ANZ has emerged as the most successful bank player in the KiwiSaver market as measured across several variables in a new study published by actuarial and consulting firm, Melville Jessup Weaver (MJW).
The MJW analysis, based on Financial Markets Authority (FMA) KiwiSaver quarterly disclosure data over September 2013 to December this year, measured bank schemes across funds under management (FUM), fees and performance.
ANZ ranked first by FUM and fees and second in performance but the MJW finding comes with the caveats: “… that as we have looked at the results from the perspective of a bank we have given a top rating where the bank’s fees are highest!
“We have just looked at the performance over the period since the BNZ scheme was launched which has been beneficial to Kiwi Wealth and soft for BNZ.”
The study also found ANZ (excluding the OneAnswer scheme) is growing its FUM at a faster rate than its bank rivals, with the gap between it and second-placed ASB steadily widening.
ANZ grew its KiwiSaver FUM by 53 per cent over the period covered by the report, compared to about 42 per cent for Westpac and over 44 per cent for ASB.

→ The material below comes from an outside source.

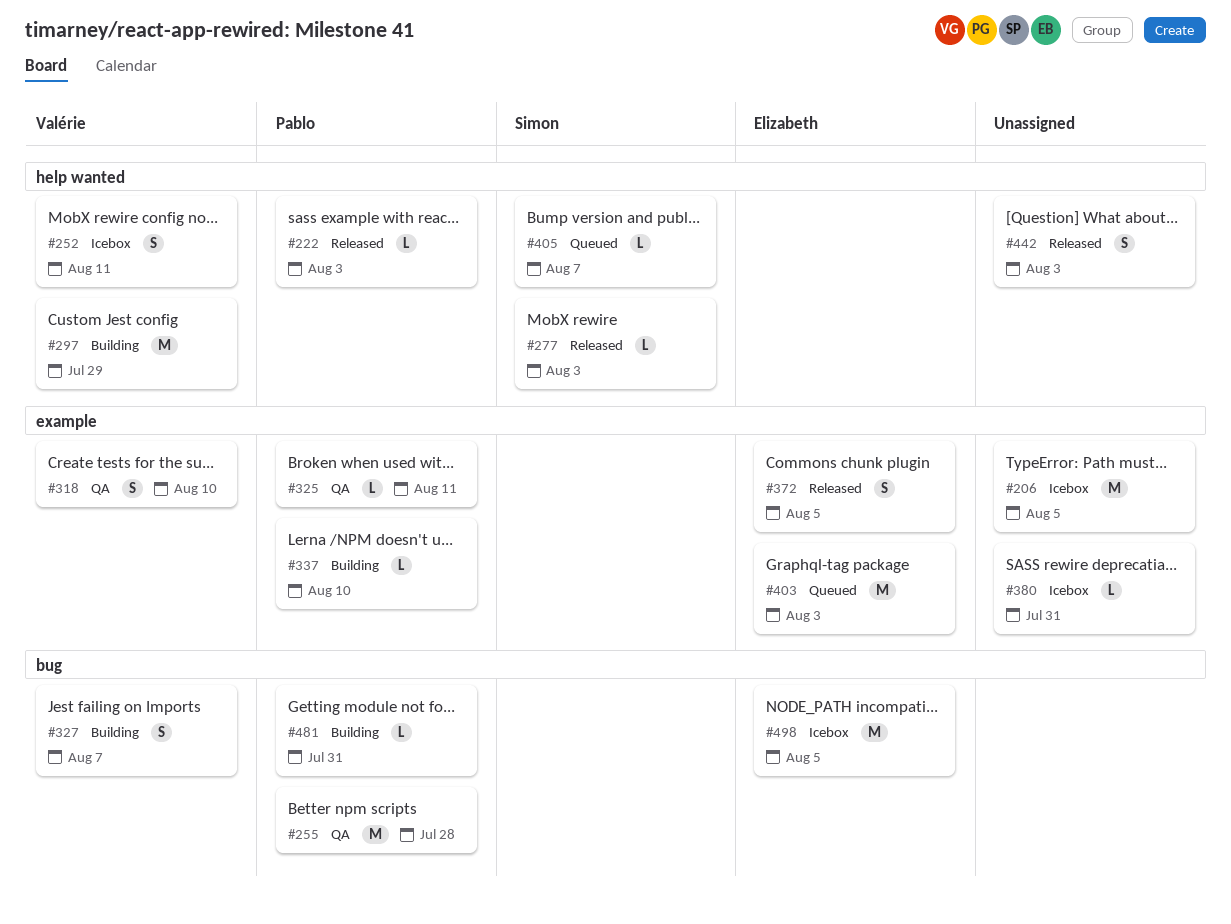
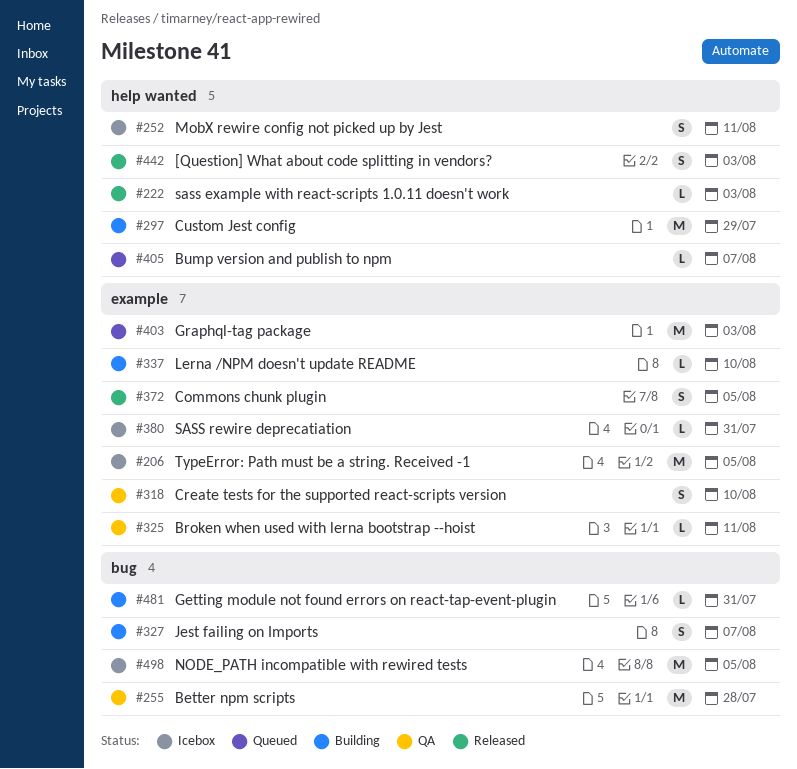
#277: present -> none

“The relatively higher growth in the ANZ FUM perhaps reflects that it is now more focused on achieving a market share which reflects the size of the bank itself,” the MJW study says. “Based on the relative size of its mortgage books one might expect ANZ to have FUM approaching $6 billion.”
While BNZ recorded the highest FUM growth rate (304 per cent) over the period, this was from a low base. KiwiBank also grew FUM 76 per cent, aided by the recent transfer of members from the bank’s now-closed legacy scheme.
The Kiwibank Kiwi Wealth scheme was also the odd-one-out as measured by average balance per member, with this metric actually declining by 6.8 per cent. Most other bank schemes grew average balance per member by between 25-30 per cent over the period with the more youthful BNZ scheme reporting an almost 80 per cent increase in this measure.
“Interestingly, for the combined [Kiwi Wealth and old Kiwibank] schemes the growth fund has the highest average balance,” the report says. “This suggests that the profile for the average Gareth Morgan [renamed Kiwi Wealth] scheme investor was very different to an average bank member.”